→ Teks yang Disediakan:
◇ ◇ ◇ ◇ ◇
![]() |
| Ujian Matakuliah Metode Penelitian Seni Pertunjukan di UNESA (Foto ist.) |
Damariotimes.
Suasana akademis yang intens menyelimuti gedung rektorat Universitas Negeri
Surabaya (UNESA) pada 23 November 2025. Di sana, dalam ruang kuliah Metode
Penelitian Seni Pertunjukan yang diampu oleh Prof. Dr. H. Setya Yuwana, M.A., para mahasiswa S3 Pendidikan Seni
tengah menyampaikan pokok-pokok pikiran mereka. Salah satu gagasan yang menarik
perhatian dilontarkan oleh Muhammad
Sirojul Muniir, mahasiswa dari Batu, Malang, yang menggarisbawahi
pentingnya pertunjukan agraris sebagai pondasi kebijakan kebudayaan.
Negara
kepulauan Indonesia, yang secara historis memiliki akar yang kuat dalam sektor
agraris, menyimpan khazanah budaya yang tak terpisahkan dari siklus kehidupan
pertanian. Di tengah deru globalisasi dan arus modernisasi yang kerap mengikis
tradisi, pertunjukan agraris—yang
mencakup semua bentuk seni, ritual, dan perayaan yang tumbuh dari interaksi
manusia dengan alam, serta siklus tanam dan panen—tidak lagi sekadar dipandang
sebagai hiburan sesaat atau warisan usang. Sebaliknya, Muniir menekankan bahwa ornamentasi atau pengayaan serta
penempatan strategis pertunjukan-pertunjukan ini dalam bingkai kebijakan
kebudayaan nasional dapat menjelma menjadi landasan yang sangat kokoh bagi arah
kebudayaan Indonesia di masa depan. Fokusnya bukan sekadar pada aksi
pelestarian tarian sawah atau upacara bersih desa, melainkan pada pengakuan dan
pemanfaatan daya rekat filosofis dan kultural mendalam yang terkandung di
dalamnya.
Meresapi Kedalaman Filosofis dalam Setiap Gerak dan
Ritual
Pertunjukan
agraris menyimpan kedalaman makna yang luar biasa, berabad-abad diwariskan dari
generasi ke generasi. Di dalamnya terajut erat kearifan lokal yang bertindak sebagai pemandu dalam mengatur
hubungan yang harmonis antara entitas manusia, alam, dan kekuatan Tuhan.
Sebagai ilustrasi, kita dapat menyaksikan tarian penyambutan panen atau
berbagai ritual penolak hama. Setiap gerakan yang diekspresikan, setiap irama
yang dimainkan, dan setiap narasi yang dibawakan adalah cerminan hidup dari etika lingkungan yang menjunjung
tinggi prinsip keseimbangan ekologis, rasa syukur yang mendalam, dan kesadaran
penuh akan keterbatasan sumber daya alam.
◇ ◇ ◇ ◇ ◇
→ Data yang Tersedia:
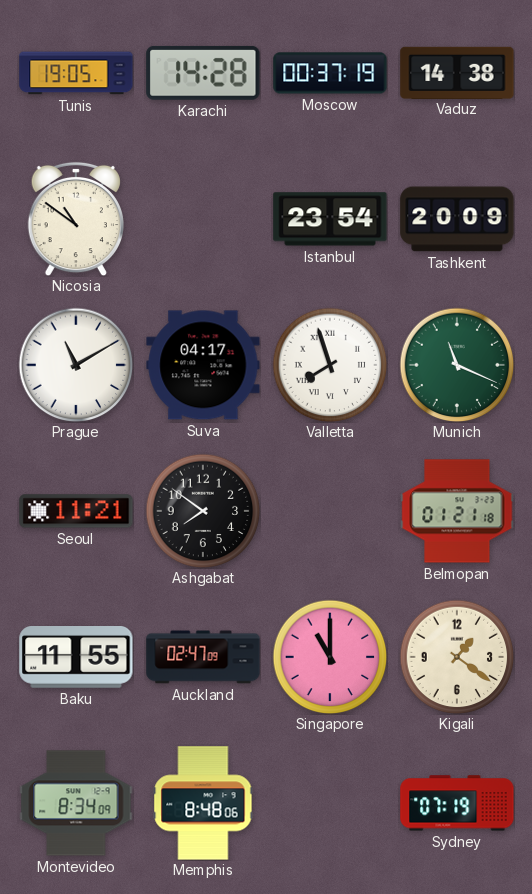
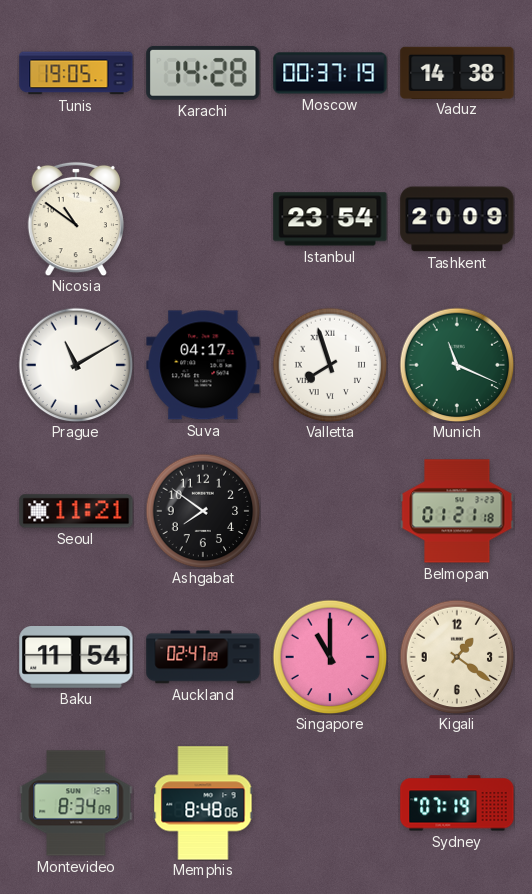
Baku: 11:55 -> 11:54
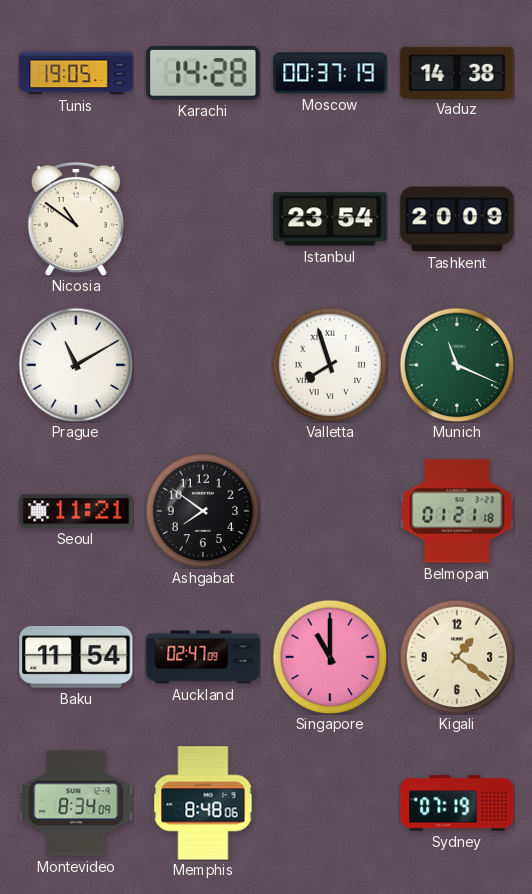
Suva: 04:17 -> none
◇ ◇ ◇ ◇ ◇
→ Tugas yang Diberikan:
• a. Menurut artikel tentang pertunjukan agraris, siapa dosen pengampu mata kuliah Metode Penelitian Seni Pertunjukan?
• b. Tulis ulang secara lebih ringkas paragraf dalam artikel tentang pertunjukan agraris yang diawali dengan "Negara kepulauan Indonesia", tanpa menghilangkan fakta utamanya.
• c. Lanjutkan artikel tentang pertunjukan agraris mulai dari kalimat terakhirnya.

→ Hasil per Tugas:
• a. Prof. Dr. H. Setya Yuwana, M.A.

• b. Indonesia, negara kepulauan yang berakar kuat pada sektor agraris, memiliki khazanah budaya yang tak terpisahkan dari siklus pertanian. Di tengah globalisasi dan modernisasi yang kerap mengikis tradisi, pertunjukan agraris tidak lagi dipandang sekadar sebagai hiburan sesaat atau warisan usang. Pertunjukan ini mencakup seni, ritual, dan perayaan yang lahir dari interaksi manusia dengan alam serta siklus tanam dan panen. Muniir menekankan bahwa pengayaan dan penempatan strategis pertunjukan ini dalam kebijakan kebudayaan nasional dapat menjadi landasan kokoh bagi arah kebudayaan Indonesia. Fokusnya bukan sekadar melestarikan tarian sawah atau upacara bersih desa. Yang diutamakan adalah pengakuan dan pemanfaatan daya rekat filosofis dan kultural di dalamnya.

• c.
Secara
filosofis, pertunjukan-pertunjukan ini berfungsi sebagai representasi kosmos petani yang utuh.
Di sana tersembunyi pelajaran berharga tentang kesabaran yang tak terbatas—seperti kesabaran menunggu musim yang
tepat, semangat gotong royong
yang termanifestasi dalam kerja bersama di ladang, serta penghargaan yang tulus terhadap setiap
tetes kerja keras. Ketika elemen-elemen sarat makna ini secara sengaja "di-ornamentasi" ke dalam
kebijakan kebudayaan, hal itu menuntut kebijakan tersebut untuk secara
eksplisit mengakui dan mempromosikan nilai-nilai inti ini sebagai penentu utama
karakter bangsa. Dengan
demikian, kebijakan kebudayaan yang bersandar pada fondasi pertunjukan agraris
adalah sebuah deklarasi untuk mendefinisikan "kebudayaan" bukan
sebagai artefak yang membisu di museum, melainkan sebagai cara hidup yang lestari,
berkelanjutan, dan bermartabat.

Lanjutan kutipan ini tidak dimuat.